Some records
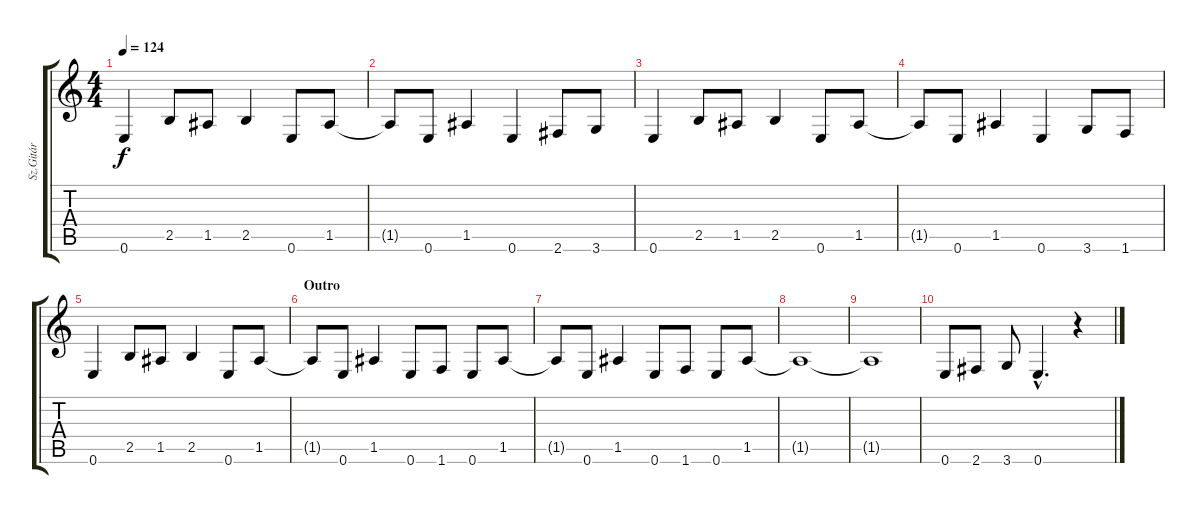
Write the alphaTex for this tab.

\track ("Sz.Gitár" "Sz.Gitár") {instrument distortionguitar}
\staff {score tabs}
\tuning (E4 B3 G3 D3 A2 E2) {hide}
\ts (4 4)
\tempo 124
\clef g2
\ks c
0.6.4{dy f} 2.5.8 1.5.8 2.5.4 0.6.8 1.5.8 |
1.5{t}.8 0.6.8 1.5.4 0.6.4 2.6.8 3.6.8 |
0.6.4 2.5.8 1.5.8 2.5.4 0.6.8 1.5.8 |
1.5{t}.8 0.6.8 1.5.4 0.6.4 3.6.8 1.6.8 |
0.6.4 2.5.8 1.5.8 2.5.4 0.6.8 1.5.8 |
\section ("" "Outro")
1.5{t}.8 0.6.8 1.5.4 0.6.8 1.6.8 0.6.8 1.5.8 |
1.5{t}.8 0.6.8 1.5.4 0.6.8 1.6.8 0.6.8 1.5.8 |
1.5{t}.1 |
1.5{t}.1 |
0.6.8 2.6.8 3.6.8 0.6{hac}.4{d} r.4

▸ EXERCISE TASK: Can you change "Write" to "Provide" throughout the records, keep everything else the same, and give back the text without the pictures?

▸ REPLY:
Provide the alphaTex for this tab.

\track ("Sz.Gitár" "Sz.Gitár") {instrument distortionguitar}
\staff {score tabs}
\tuning (E4 B3 G3 D3 A2 E2) {hide}
\ts (4 4)
\tempo 124
\clef g2
\ks c
0.6.4{dy f} 2.5.8 1.5.8 2.5.4 0.6.8 1.5.8 |
1.5{t}.8 0.6.8 1.5.4 0.6.4 2.6.8 3.6.8 |
0.6.4 2.5.8 1.5.8 2.5.4 0.6.8 1.5.8 |
1.5{t}.8 0.6.8 1.5.4 0.6.4 3.6.8 1.6.8 |
0.6.4 2.5.8 1.5.8 2.5.4 0.6.8 1.5.8 |
\section ("" "Outro")
1.5{t}.8 0.6.8 1.5.4 0.6.8 1.6.8 0.6.8 1.5.8 |
1.5{t}.8 0.6.8 1.5.4 0.6.8 1.6.8 0.6.8 1.5.8 |
1.5{t}.1 |
1.5{t}.1 |
0.6.8 2.6.8 3.6.8 0.6{hac}.4{d} r.4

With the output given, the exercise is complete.